Work order:
Exclude the pictures, then repeat the remaining data exactly.

[Dataset excerpts]
□ □ □ □ □
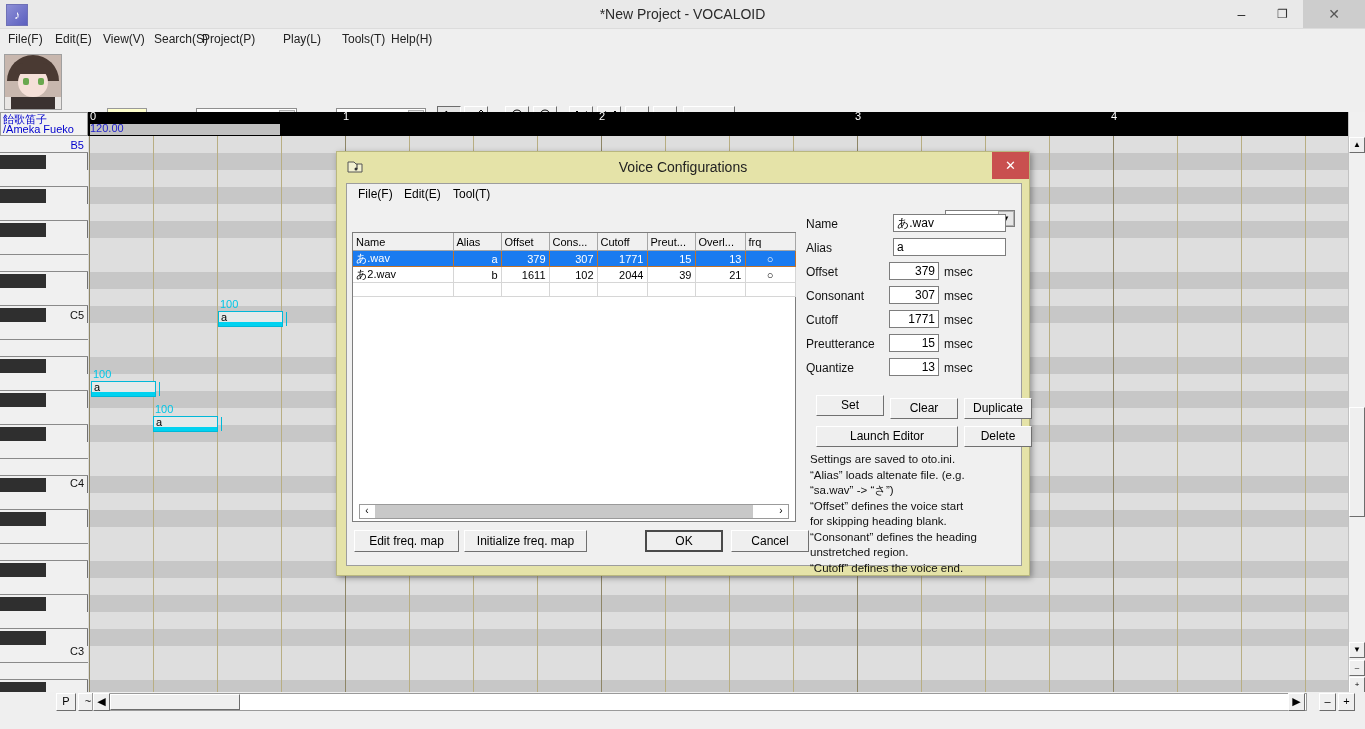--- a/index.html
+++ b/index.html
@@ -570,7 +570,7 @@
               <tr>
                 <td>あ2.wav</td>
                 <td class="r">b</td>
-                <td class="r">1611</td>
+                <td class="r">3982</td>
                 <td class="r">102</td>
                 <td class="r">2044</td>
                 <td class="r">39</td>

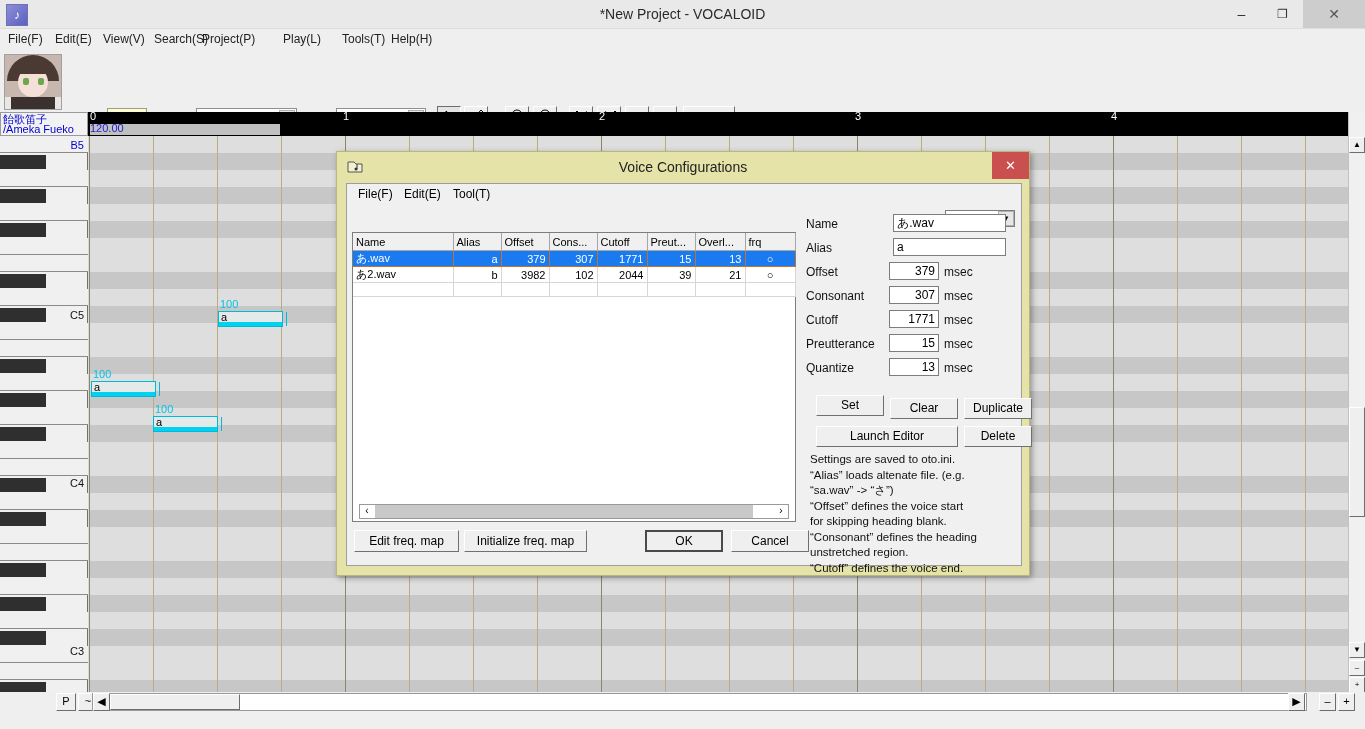--- a/index.html
+++ b/index.html
@@ -618,7 +618,7 @@
           <div class="flbl" style="left: 597px; top: 177px;">msec</div>
         </div>
 
-      <div class="dbtn" style="left:469px;top:211px;width:68px;height:21px;line-height:19px">Set</div>
+      <div class="dbtn" style="left:469px;top:198px;width:68px;height:21px;line-height:19px">Set</div>
       <div class="dbtn" style="left:543px;top:214px;width:68px;height:21px;line-height:19px">Clear</div>
       <div class="dbtn" style="left:617px;top:214px;width:68px;height:21px;line-height:19px">Duplicate</div>
       <div class="dbtn" style="left:469px;top:242px;width:142px;height:21px;line-height:19px">Launch Editor</div>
□ □ □ □ □
Solution to the problem:
--- a/index.html
+++ b/index.html
@@ -570,7 +570,7 @@
               <tr>
                 <td>あ2.wav</td>
                 <td class="r">b</td>
-                <td class="r">1611</td>
+                <td class="r">3982</td>
                 <td class="r">102</td>
                 <td class="r">2044</td>
                 <td class="r">39</td>

--- a/index.html
+++ b/index.html
@@ -618,7 +618,7 @@
           <div class="flbl" style="left: 597px; top: 177px;">msec</div>
         </div>
 
-      <div class="dbtn" style="left:469px;top:211px;width:68px;height:21px;line-height:19px">Set</div>
+      <div class="dbtn" style="left:469px;top:198px;width:68px;height:21px;line-height:19px">Set</div>
       <div class="dbtn" style="left:543px;top:214px;width:68px;height:21px;line-height:19px">Clear</div>
       <div class="dbtn" style="left:617px;top:214px;width:68px;height:21px;line-height:19px">Duplicate</div>
       <div class="dbtn" style="left:469px;top:242px;width:142px;height:21px;line-height:19px">Launch Editor</div>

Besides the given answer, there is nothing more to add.